It’s hard to know what’s more disheartening: That two more local law enforcement officers abused the trust of this community to commit crimes and enrich themselves; or the downright obsequious manner in which the “authorities” have dealt with all these dirty cops.

They are dirty cops.

We should consider them the lowest of the low.

They endangered the safety of fellow officers and smeared their departments’ reputations because their $80k-plus pay and gold-plated pensions just weren’t enough.


And yet, the U.S. Department of “Justice” gives these guys sweetheart plea deals that have ended in candy-coated low term sentences, with apologies from judges and handshakes from prosecutors.

And now, the DOJ thinks so little of the public it didn’t even bother to notify us about the latest set of plea deals for two Kern County sheriff’s deputies.

But oooohhhhhh, boy, a Mexican national grows pot in the forest and the DOJ whips out press releases like Pez candies.

Meanwhile, the Sheriff’s Office is mum on the entire thing, refusing even to say whether it has conducted an overview of how evidence is handled so this doesn’t happen again.

But Sheriff Donny Youngblood makes sure every camera is rolling while he spits fury over an incorrect report that he doesn’t play well with ICE and takes up everyone’s time and energy trying to get Kern declared a law and order, “non-sanctuary” county.

There is something seriously wrong with this picture.

And, frankly, it’s difficult to know where we go from here.

The California Attorney General’s office is already investigating both the Bakersfield Police Department and Sheriff’s Office for allegations of civil rights abuses in several high-profile officer-involved deaths in the community.

Do we really have to add “law enforcement drug cartels” to the list?

Because it’s pretty obvious now that former BPD Chief Greg Williamson and U.S. Attorney Phillip Talbert were — well, let’s be generous and say they were “wrong” — when they both assured the public that the corruption ended with former BPD Officers Damacio Diaz and Patrick Mara.

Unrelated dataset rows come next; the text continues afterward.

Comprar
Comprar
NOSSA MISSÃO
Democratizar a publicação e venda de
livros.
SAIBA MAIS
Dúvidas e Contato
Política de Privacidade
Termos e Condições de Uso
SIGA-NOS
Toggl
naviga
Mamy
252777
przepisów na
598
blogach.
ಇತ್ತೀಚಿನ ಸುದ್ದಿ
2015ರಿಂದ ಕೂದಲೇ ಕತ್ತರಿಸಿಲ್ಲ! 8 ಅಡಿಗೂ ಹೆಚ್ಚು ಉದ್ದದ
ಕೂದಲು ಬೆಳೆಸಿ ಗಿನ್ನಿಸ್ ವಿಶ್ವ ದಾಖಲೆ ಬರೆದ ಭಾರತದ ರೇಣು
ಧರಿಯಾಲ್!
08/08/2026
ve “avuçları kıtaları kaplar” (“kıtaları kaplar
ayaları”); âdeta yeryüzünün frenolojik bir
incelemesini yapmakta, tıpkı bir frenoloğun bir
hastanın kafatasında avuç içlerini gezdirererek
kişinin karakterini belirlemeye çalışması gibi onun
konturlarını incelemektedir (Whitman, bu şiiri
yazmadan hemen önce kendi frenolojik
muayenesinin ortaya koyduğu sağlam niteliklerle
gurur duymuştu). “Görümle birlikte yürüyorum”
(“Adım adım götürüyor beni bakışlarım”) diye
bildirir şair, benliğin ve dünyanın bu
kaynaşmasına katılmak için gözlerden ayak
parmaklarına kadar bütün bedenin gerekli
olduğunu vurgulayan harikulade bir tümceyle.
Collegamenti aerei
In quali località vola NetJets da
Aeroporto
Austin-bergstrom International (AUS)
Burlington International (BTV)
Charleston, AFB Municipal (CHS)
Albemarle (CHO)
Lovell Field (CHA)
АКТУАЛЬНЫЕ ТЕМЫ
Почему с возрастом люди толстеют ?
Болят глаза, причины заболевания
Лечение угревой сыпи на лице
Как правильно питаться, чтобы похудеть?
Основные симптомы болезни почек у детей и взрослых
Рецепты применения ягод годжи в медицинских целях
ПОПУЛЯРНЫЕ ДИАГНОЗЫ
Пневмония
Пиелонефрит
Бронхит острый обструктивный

And no, I don’t buy the nuance that they were just talking about BPD.

Especially when Diaz was telling anyone who’d listen that this was widespread.

So wide, apparently, that it included sheriff’s deputies Logan August and Derrick Penney, who named Mara and “others” as co-conspirators in their plea deals.

If you go back to Diaz’s 68-page statement in September 2016, he specifically mentions the three-county High Intensity Drug Trafficking Area anti-drug task force as essentially unsupervised and wide open for possible corruption, in which he fully engaged.

That was clearly an uncontained situation.

Mara, you may recall, backed Williamson’s claims and denied allegations that other officers were involved after his sentencing.

Yeah, there’s a guy with sterling credibility.

Speaking of credibility, I’m hoping someone in the Sheriff’s Office, BPD, DOJ and federal court system thinks that’s important to regain.

If so, I have a couple of new vocabulary words for them — transparency and fairness.

To date, neither the DOJ nor BPD has released any information on the investigation of five other BPD officers, one of whom resigned mid-stream, as part of the Mara/Diaz debacle.

That probably runs afoul of the Police Officer Bill of Rights. Something I continue to advocate must be reformed so the public can get a reasonable amount of information on how officers are performing one of the most critical jobs in society.

But without any information, not to mention Chief Williamson’s surprise early retirement, the public is left to wonder whether other problem officers were simply swept under the rug to avoid an all-out department meltdown.

And how about releasing the full extent of charges initially leveled against August and Penney?

The DOJ says it can’t do that as part of the plea agreements.

That does nothing but fuel speculation of widespread corruption in the Sheriff’s Office.

Speaking of which, that department could do itself a lot of good by opening up at least on whether procedures — or at least the locks — were changed for evidence lockers.

And finally, in the interest of giving fairness a try, it would be refreshing if the federal courts took off the kid gloves and treated these dirty cops even close to the average drug trafficker.

We’ll see if things have changed when Penney and August go to court May 15.

The maximum sentence would be five years for each, plus a $250,000 fine.

But, per the plea agreements, federal prosecutors will recommend a less stringent punishment.

Prosecutors had recommended double-digit sentences for Mara and Diaz but the judge in that case opted for five years.

At the very least, this time around, perhaps the judge could refrain from publicly lamenting that he can’t pay for the education of one of the dirty cop’s kids — as he did in the Diaz case.

And people wonder why some in the community don’t trust the “justice system.”